Ray Kelvin has returned to Ted Baker roughly 18 months after a “forced hugging” scandal caused the fashion guru to step down from the company he founded.
In a surprise announcement issued last night Ted Baker said it had signed a “relationship agreement” with Kelvin and had nominated a non-executive director to represent him on the board.
The retailer said the new arrangement brought the “benefits of access to Ray’s unique brand experience and insight” while also ensuring board independence was maintained.
Kelvin founded Ted Baker in 1988 and grew the company into a FTSE 250 firm with a market value of more than £1bn.
But the camera-shy boss became embroiled in a scandal amid claims he harassed female staff members with “forced hugs” and unwanted attention.

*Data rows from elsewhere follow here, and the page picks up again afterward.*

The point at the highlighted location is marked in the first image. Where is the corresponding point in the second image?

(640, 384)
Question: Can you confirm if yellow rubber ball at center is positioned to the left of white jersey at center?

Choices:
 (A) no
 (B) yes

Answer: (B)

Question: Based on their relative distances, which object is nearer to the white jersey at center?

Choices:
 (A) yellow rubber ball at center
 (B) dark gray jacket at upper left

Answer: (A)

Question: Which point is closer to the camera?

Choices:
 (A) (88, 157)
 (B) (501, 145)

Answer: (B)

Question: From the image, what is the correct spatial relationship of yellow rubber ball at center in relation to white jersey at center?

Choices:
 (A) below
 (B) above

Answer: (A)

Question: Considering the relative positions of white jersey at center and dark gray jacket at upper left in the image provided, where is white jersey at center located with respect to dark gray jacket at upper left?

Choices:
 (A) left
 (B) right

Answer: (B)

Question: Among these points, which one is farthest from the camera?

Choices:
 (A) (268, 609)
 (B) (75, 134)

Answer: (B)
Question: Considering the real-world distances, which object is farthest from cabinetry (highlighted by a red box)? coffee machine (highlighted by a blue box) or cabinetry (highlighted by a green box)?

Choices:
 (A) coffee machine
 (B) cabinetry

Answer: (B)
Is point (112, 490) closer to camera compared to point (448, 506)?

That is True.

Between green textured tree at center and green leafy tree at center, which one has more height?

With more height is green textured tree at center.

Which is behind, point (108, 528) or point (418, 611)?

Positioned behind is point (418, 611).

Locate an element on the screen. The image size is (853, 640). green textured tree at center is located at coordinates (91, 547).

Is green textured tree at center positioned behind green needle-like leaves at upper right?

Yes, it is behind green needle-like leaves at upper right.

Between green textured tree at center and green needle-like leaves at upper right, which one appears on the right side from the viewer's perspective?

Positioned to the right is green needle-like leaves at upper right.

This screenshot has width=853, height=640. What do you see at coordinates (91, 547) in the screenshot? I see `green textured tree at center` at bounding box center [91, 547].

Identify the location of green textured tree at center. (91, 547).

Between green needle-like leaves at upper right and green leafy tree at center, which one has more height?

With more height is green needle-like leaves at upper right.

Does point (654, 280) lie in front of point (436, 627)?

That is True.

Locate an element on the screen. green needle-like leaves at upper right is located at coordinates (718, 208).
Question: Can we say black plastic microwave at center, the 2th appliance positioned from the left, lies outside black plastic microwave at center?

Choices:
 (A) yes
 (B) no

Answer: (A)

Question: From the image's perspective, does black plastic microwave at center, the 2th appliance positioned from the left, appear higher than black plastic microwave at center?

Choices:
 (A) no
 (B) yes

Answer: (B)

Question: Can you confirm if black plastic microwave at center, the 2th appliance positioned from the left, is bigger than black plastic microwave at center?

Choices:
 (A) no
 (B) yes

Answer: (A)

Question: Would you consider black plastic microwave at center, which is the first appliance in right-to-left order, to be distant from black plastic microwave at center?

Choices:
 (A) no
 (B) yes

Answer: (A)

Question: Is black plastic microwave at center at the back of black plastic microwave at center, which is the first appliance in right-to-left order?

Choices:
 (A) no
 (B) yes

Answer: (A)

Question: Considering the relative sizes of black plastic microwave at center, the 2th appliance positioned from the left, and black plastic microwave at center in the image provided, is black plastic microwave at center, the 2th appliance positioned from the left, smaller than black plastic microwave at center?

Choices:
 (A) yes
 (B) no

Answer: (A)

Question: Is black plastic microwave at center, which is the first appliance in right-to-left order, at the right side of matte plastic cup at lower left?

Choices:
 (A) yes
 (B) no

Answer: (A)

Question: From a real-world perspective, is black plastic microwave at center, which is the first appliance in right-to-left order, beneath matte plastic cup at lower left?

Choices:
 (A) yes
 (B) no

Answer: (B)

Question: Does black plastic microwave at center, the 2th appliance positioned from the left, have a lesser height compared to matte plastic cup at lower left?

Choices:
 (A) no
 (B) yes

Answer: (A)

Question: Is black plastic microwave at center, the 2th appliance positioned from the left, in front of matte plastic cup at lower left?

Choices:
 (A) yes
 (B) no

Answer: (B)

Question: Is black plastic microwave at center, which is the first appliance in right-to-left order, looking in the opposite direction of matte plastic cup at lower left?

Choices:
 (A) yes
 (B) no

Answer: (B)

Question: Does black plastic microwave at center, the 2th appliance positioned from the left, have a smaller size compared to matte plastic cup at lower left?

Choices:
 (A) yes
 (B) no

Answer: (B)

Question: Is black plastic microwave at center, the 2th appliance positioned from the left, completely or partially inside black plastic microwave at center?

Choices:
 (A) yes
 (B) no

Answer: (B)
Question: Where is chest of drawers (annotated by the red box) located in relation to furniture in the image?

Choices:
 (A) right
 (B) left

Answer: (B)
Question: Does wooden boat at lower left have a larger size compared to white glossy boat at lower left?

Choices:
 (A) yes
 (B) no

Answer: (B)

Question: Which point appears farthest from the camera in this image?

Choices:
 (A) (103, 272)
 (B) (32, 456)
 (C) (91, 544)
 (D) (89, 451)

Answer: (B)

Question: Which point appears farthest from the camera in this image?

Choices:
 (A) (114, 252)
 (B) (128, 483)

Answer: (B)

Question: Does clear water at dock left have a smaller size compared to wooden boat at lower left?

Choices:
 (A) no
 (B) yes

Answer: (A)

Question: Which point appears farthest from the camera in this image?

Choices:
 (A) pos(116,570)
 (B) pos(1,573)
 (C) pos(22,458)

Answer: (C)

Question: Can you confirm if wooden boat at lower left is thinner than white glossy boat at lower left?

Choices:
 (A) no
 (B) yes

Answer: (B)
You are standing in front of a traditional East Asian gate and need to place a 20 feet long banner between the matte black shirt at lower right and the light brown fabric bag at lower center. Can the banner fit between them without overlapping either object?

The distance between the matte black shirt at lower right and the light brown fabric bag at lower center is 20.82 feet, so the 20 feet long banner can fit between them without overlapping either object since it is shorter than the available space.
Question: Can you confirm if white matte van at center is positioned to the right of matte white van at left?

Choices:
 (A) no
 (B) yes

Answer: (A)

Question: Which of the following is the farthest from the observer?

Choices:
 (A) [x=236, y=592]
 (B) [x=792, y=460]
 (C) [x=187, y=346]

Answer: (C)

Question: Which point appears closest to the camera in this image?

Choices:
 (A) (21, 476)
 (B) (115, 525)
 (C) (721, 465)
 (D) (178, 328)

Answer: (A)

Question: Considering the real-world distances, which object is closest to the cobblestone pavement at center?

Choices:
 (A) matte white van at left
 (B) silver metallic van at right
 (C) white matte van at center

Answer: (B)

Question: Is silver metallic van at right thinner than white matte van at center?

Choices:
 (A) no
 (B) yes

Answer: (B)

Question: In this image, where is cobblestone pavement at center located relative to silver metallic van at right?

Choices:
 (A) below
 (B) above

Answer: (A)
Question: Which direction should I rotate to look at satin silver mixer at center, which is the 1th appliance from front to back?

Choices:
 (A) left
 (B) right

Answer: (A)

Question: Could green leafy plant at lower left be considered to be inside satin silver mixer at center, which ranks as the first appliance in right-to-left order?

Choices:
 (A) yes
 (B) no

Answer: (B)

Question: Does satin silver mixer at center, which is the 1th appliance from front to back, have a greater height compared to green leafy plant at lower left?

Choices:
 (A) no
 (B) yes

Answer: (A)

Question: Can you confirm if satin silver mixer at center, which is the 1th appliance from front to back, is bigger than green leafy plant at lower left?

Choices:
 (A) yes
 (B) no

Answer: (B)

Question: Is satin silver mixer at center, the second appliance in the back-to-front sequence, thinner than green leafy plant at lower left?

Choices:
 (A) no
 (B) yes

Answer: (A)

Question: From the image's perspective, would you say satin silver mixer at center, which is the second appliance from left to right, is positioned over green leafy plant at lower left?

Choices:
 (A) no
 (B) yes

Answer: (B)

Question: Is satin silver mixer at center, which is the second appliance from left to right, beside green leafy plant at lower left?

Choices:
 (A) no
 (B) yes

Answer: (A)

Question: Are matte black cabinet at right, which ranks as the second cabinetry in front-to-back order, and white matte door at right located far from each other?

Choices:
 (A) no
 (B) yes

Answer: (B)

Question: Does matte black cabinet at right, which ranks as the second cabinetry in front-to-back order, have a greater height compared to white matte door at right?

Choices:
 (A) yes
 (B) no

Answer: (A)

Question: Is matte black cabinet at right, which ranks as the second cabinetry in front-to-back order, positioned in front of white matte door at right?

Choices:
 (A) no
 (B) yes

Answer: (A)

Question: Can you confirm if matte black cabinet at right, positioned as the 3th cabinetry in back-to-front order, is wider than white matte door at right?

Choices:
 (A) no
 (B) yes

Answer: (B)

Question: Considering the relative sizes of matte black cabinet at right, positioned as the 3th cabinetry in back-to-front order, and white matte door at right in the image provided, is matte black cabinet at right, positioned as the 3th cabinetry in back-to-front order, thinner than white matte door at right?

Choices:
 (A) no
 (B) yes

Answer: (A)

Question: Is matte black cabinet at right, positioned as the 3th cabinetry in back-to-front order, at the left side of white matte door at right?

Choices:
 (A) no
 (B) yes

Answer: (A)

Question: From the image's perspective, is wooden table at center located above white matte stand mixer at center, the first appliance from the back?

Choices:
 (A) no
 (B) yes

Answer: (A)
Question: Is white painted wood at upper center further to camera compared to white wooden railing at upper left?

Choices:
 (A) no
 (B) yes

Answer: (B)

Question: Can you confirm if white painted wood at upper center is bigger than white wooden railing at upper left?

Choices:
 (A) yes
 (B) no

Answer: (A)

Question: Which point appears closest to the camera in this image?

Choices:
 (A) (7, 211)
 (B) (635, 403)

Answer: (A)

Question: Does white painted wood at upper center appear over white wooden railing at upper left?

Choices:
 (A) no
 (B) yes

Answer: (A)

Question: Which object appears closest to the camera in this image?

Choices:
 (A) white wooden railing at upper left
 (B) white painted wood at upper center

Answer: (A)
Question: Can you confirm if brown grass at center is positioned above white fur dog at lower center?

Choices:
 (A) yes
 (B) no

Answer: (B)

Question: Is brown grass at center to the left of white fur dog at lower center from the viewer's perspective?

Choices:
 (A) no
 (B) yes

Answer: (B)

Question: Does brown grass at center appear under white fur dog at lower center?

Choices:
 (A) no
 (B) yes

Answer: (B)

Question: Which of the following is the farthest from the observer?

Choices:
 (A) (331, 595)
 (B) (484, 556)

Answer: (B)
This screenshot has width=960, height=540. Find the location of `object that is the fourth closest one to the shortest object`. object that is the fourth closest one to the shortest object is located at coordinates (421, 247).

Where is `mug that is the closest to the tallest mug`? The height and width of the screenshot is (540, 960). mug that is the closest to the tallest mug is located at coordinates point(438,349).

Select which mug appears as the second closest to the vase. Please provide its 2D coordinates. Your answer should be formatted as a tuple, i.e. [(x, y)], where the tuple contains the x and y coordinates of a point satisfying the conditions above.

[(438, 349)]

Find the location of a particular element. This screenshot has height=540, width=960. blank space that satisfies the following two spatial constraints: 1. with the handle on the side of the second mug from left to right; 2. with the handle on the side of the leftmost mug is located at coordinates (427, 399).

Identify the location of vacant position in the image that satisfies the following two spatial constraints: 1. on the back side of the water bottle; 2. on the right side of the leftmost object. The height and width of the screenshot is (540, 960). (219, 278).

Kelvin, who has always denied the allegations, took a voluntary leave of absence before resigning in March last year.
The fashion founder’s stake in Ted Baker has dropped to 11.8 per cent following a rights issue, while his successor was ousted amid profit warnings and the discovery of accounting irregularities.
In March Rachel Osborne took over as permanent chief executive.
But the new agreement will fuel speculation that Kelvin is plotting an attempt to take back control of the company.
His nominated director is Colin La Fontaine Jackson, founder of finance boutique Hopton Advisers.
Chairman John Barton said: “We are pleased to welcome Colin to the board and to be able to access Ray’s great experience in building the brand over the last 30 years as we continue to make progress with Ted’s new formula for growth.”